- [Exercise details]: Every line from the one containing "-145,26 +145,27 @@" to the end of the listing below should be transcribed exactly, and no line outside that span should appear.
* * * * *
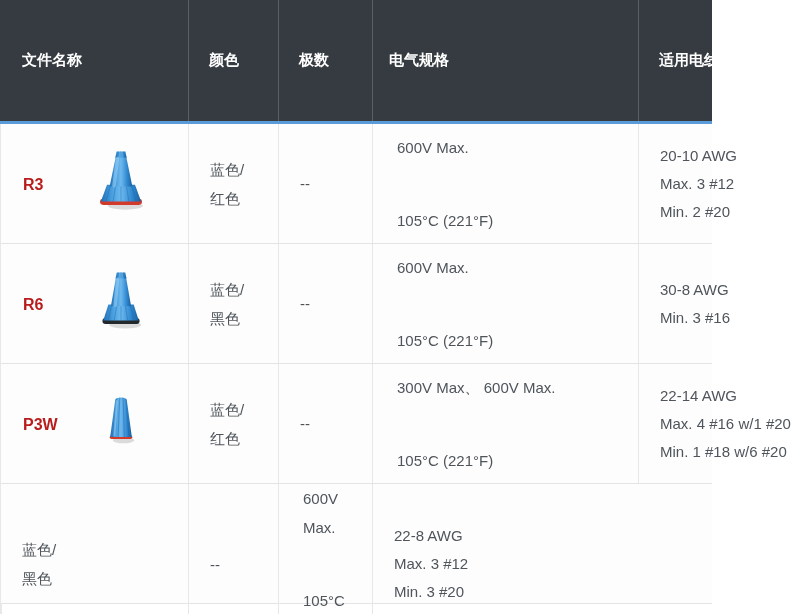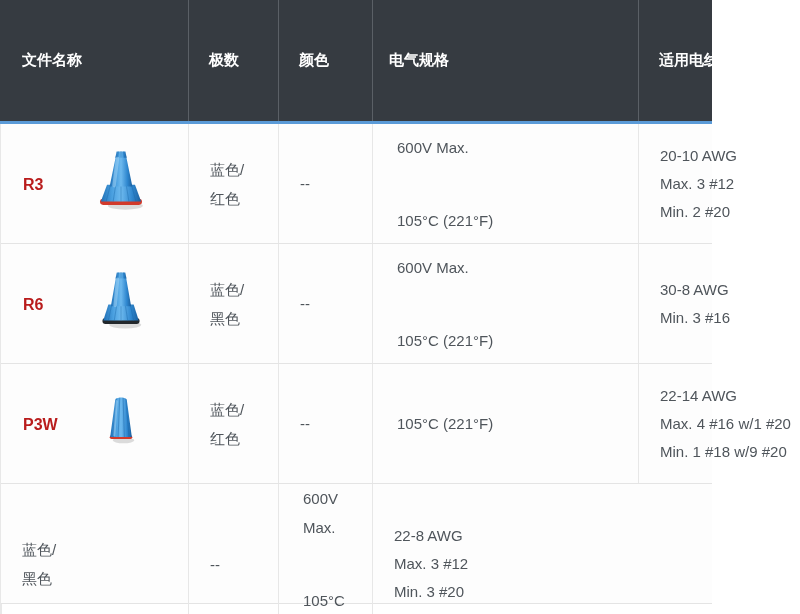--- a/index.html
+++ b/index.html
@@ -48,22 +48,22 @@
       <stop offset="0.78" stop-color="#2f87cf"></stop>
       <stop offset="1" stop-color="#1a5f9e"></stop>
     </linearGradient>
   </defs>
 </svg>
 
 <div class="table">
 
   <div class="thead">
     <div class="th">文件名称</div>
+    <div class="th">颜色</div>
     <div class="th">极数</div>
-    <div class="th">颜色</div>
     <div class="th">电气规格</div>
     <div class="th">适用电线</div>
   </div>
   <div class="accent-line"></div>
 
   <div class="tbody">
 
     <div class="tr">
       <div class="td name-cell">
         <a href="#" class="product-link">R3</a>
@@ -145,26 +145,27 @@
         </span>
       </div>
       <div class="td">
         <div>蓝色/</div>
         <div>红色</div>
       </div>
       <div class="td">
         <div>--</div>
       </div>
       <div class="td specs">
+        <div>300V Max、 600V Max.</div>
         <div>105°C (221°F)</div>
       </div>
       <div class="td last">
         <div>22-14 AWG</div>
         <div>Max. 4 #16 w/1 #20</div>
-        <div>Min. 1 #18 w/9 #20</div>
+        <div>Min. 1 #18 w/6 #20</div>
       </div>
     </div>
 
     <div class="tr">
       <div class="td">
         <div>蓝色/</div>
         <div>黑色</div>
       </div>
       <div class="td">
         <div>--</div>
* * * * *
- [Solution]:
@@ -145,26 +145,27 @@
         </span>
       </div>
       <div class="td">
         <div>蓝色/</div>
         <div>红色</div>
       </div>
       <div class="td">
         <div>--</div>
       </div>
       <div class="td specs">
+        <div>300V Max、 600V Max.</div>
         <div>105°C (221°F)</div>
       </div>
       <div class="td last">
         <div>22-14 AWG</div>
         <div>Max. 4 #16 w/1 #20</div>
-        <div>Min. 1 #18 w/9 #20</div>
+        <div>Min. 1 #18 w/6 #20</div>
       </div>
     </div>
 
     <div class="tr">
       <div class="td">
         <div>蓝色/</div>
         <div>黑色</div>
       </div>
       <div class="td">
         <div>--</div>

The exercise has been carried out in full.